Gather every line of the entries that includes the word "Paris".

═══ Given records ═══

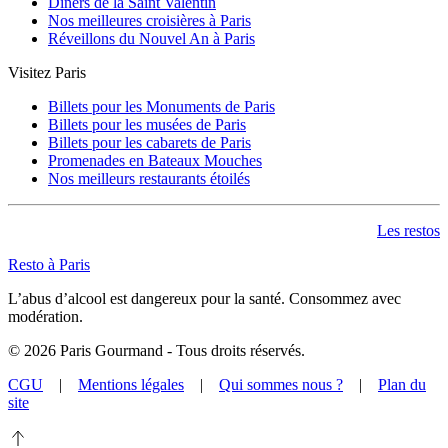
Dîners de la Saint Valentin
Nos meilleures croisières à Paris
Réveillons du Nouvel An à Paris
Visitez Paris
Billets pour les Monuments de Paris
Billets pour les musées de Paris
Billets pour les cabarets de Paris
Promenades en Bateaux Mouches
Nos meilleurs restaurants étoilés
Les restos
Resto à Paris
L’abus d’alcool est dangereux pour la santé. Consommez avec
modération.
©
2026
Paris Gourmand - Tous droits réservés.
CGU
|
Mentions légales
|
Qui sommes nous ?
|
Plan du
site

═══

> [Task solution]
Nos meilleures croisières à Paris
Réveillons du Nouvel An à Paris
Visitez Paris
Billets pour les Monuments de Paris
Billets pour les musées de Paris
Billets pour les cabarets de Paris
Resto à Paris
Paris Gourmand - Tous droits réservés.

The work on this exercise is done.